Göçmenleri geri gönderme tartışması

AfD’li bazı isimlerin göçmenleri ve göçmen kökenli Almanları ülkeden gönderme planlarının tartışıldığı bir toplantıya katılması ile başlayan tartışmalara da değinen Weidel, kasım ayında yapılan toplantıyı ortaya çıkaran medya organı Correctiv’e çatarak, gazetenin yöntemlerini ‘skandal’ olarak nitelendirdi.

Yayınlanan haberle birlikte ‘insanları yasal olarak ülkelerine geri gönderme fikrinin suç haline getirilmeye çalışıldığını’ öne süren Weidel, Almanya’da kalmak zorunda olmayan veya sınırdışı kararı verilen insanları göndermenin ‘Alman yasalarının uygulanması’ anlamına geleceğini kaydetti.

Kendisi için ‘tersine göç’ kavramının, ‘sahte iddialarla yasadışı yollardan vatandaşlık kazanmış’ veya ‘terörizmden şüphelenilen veya hüküm giymiş suçlu olan çifte vatandaşlığa sahip’ kişileri sınır dışı etmek anlamına geldiğini söyledi ve toplu sınır dışı etme iddialarını reddederek, “Burada genelleme yapamazsınız,” dedi.

AfD lideri ayrıca, şu anda Almanya’da bulunan 1,1 milyon Ukraynalı mültecinin ülkede ‘uzun vadeli bir geleceği’ olmadığını ve sosyal yardım almalarına izin vermenin bir hata olduğunu da sözlerine ekledi. Weidel, “Savaş sona erdiğinde tüm Ukraynalıların eve gitmek zorunda kalacağı açık. Ülkelerinin yeniden inşasına yardımcı olmak için onlara her halükarda ihtiyaç duyulacak,” dedi.

Ekonomi alanında doktora derecesine sahip ve siyasete girmeden önce Goldman Sachs ve Allianz Global Investors için çalışan Weidel, 2017’den bu yana AfD’nin meclis grubunu yönetiyor.

Weidel, CDU’nun AfD ile işbirliği yapacağını düşünüyor

Weidel, AfD’nin ‘2029’dan önce’ iktidara gelmeyeceğini kabul ederken, partisinin gelecekte hükümetteki rolünün ‘kaçınılmaz’ olduğu konusunda ısrar ediyor ve Hıristiyan Demokratların (CDU) AfD’ye yönelik boykotu terk edecek ilk parti olacağını öngörüyor.

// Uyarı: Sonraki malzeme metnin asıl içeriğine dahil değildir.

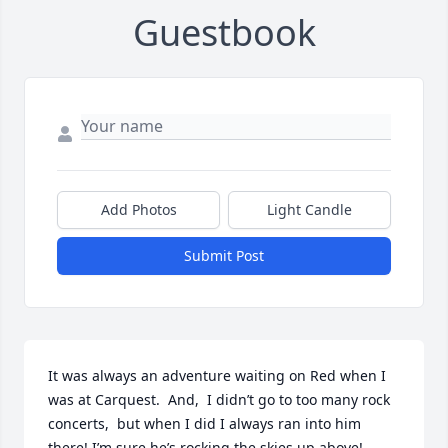
Guestbook
Add Photos
Light Candle
Submit Post
It was always an adventure waiting on Red when I 
was at Carquest.  And,  I didn’t go to too many rock 
concerts,  but when I did I always ran into him 
there! I’m sure he’s rocking the skies up above!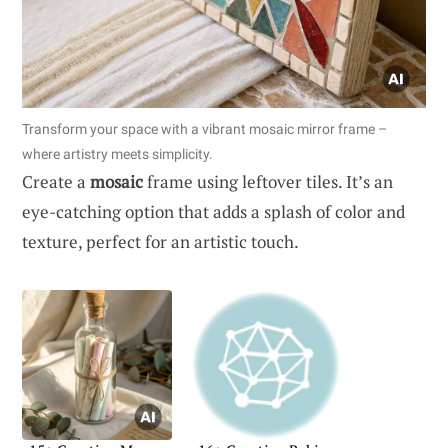
Transform your space with a vibrant mosaic mirror frame –
where artistry meets simplicity.
Create a
mosaic
frame using leftover tiles. It’s an
eye-catching option that adds a splash of color and
texture, perfect for an artistic touch.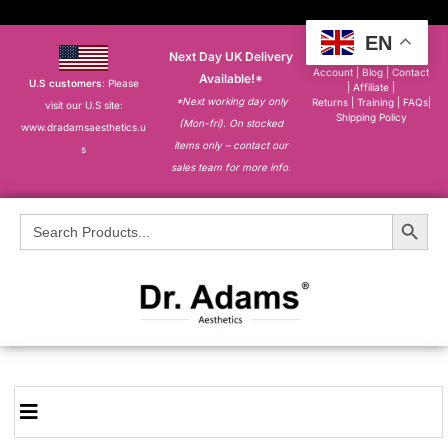
EN
Next Day UK Delivery
About
|
My
Account
|
Blog
|
Contact
Available!*
U.S customers
: Please
|
Affiliate
|
*Next working day only
Returns
|
Training
|
FAQs
|
visit our U.S site:
Shipping Policy
(Mon-fri). On stocked
www.dradamsaesthetics.u
items only – contact our
s
sales team for more info.
Search Button
Search
for: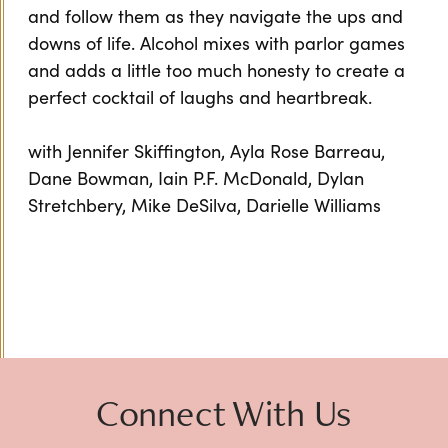
and follow them as they navigate the ups and
downs of life. Alcohol mixes with parlor games
and adds a little too much honesty to create a
perfect cocktail of laughs and heartbreak.
with Jennifer Skiffington, Ayla Rose Barreau,
Dane Bowman, Iain P.F. McDonald, Dylan
Stretchbery, Mike DeSilva, Darielle Williams
Connect With Us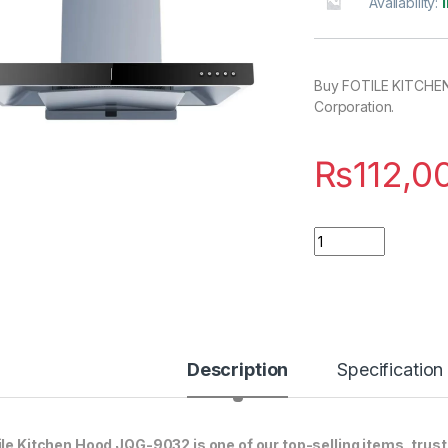
Availability:
Buy FOTILE KITCHEN
Corporation.
₨
112,0
Quantity
Description
Specification
ile Kitchen Hood JQG-9032 is one of our top-selling items, trus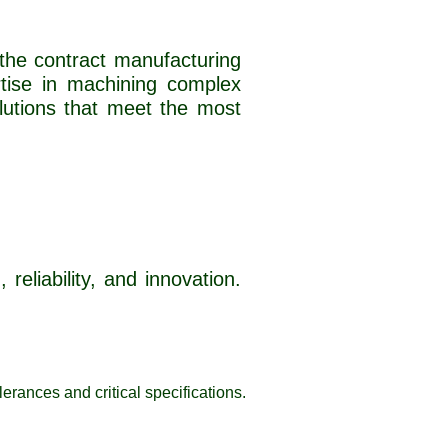
 the contract manufacturing
rtise in machining complex
lutions that meet the most
reliability, and innovation.
erances and critical specifications.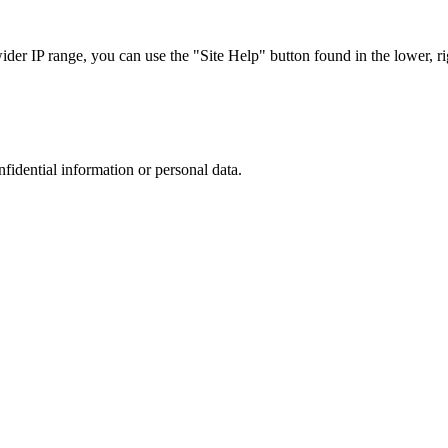
r IP range, you can use the "Site Help" button found in the lower, rig
nfidential information or personal data.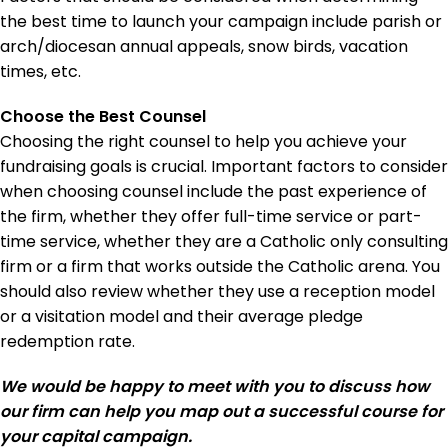
the best time to launch your campaign include parish or
arch/diocesan annual appeals, snow birds, vacation
times, etc.
Choose the Best Counsel
Choosing the right counsel to help you achieve your
fundraising goals is crucial. Important factors to consider
when choosing counsel include the past experience of
the firm, whether they offer full-time service or part-
time service, whether they are a Catholic only consulting
firm or a firm that works outside the Catholic arena. You
should also review whether they use a reception model
or a visitation model and their average pledge
redemption rate.
We would be happy to meet with you to discuss how
our firm can help you map out a successful course for
your capital campaign.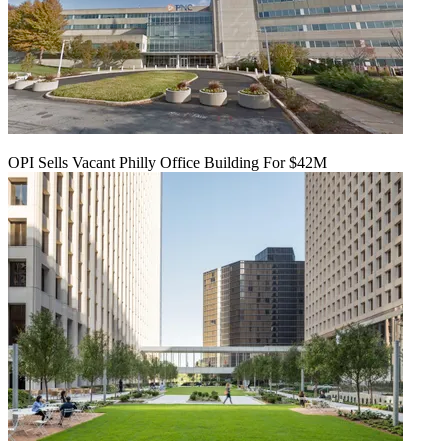
OPI Sells Vacant Philly Office Building For $42M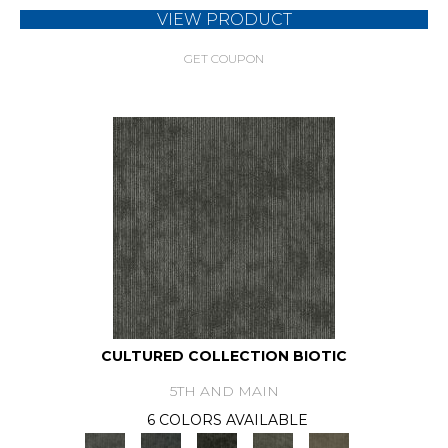
VIEW PRODUCT
GET COUPON
CULTURED COLLECTION BIOTIC
5TH AND MAIN
6 COLORS AVAILABLE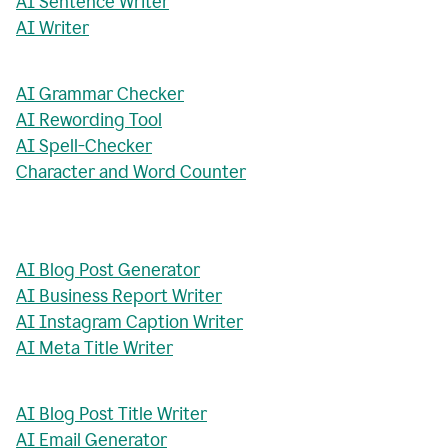
AI Sentence Writer
AI Writer
AI Grammar Checker
AI Rewording Tool
AI Spell-Checker
Character and Word Counter
AI Blog Post Generator
AI Business Report Writer
AI Instagram Caption Writer
AI Meta Title Writer
AI Blog Post Title Writer
AI Email Generator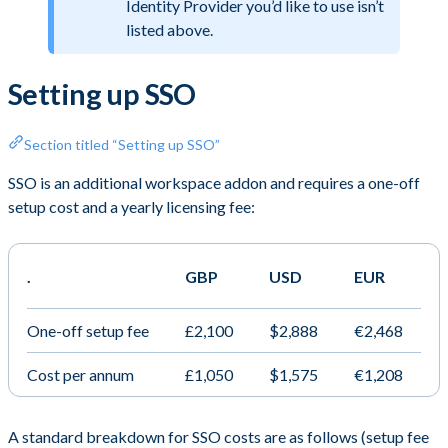
Identity Provider you’d like to use isn’t
listed above.
Setting up SSO
Section titled “Setting up SSO”
SSO is an additional workspace addon and requires a one-off
setup cost and a yearly licensing fee:
.
GBP
USD
EUR
One-off setup fee
£2,100
$2,888
€2,468
Cost per annum
£1,050
$1,575
€1,208
A standard breakdown for SSO costs are as follows (setup fee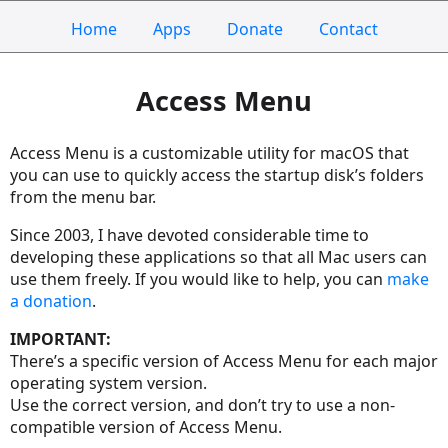
Home
Apps
Donate
Contact
Access Menu
Access Menu is a customizable utility for macOS that
you can use to quickly access the startup disk’s folders
from the menu bar.
Since 2003, I have devoted considerable time to
developing these applications so that all Mac users can
use them freely. If you would like to help, you can
make
a donation
.
IMPORTANT:
There’s a specific version of Access Menu for each major
operating system version.
Use the correct version, and don’t try to use a non-
compatible version of Access Menu.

“CDU, [AfD karşıtı] güvenlik duvarını uzun vadede koruyamayacak,” diyen Weidel, Almanya’nın orta kesimindeki Hessen eyaletinde geçen yıl yapılan seçimlerin, ‘açık bir sağcı çoğunluk oluşturabileceklerini’ gösterdiğini savundu. Weidel, CDU’nun bunu uzun vadede reddetmeye devam etmesinin, özellikle doğu eyaletlerinde mümkün olmadığını ileri sürdü.

Hedef devleti küçültmek

AfD’nin hükümetteki en önemli önceliklerinin ne olacağı sorulduğunda Weidel, ‘etkili sınır kontrolleri getireceklerini’ ve ‘yabancı suçluları derhal sınır dışı edeceklerini’ söyledi.

Vergi sisteminde reform yapacaklarını, devleti küçülteceklerini ve Almanya’nın fosil yakıtlardan yenilenebilir enerjiye geçişini sona erdireceklerini belirten AfD lideri, “Fransa 15 yeni nükleer santral planlıyor ve biz kendimiz bile yapamayacağımız rüzgar türbinleri ve güneş panelleri üzerine bahse giriyoruz,” ifadelerini kullandı.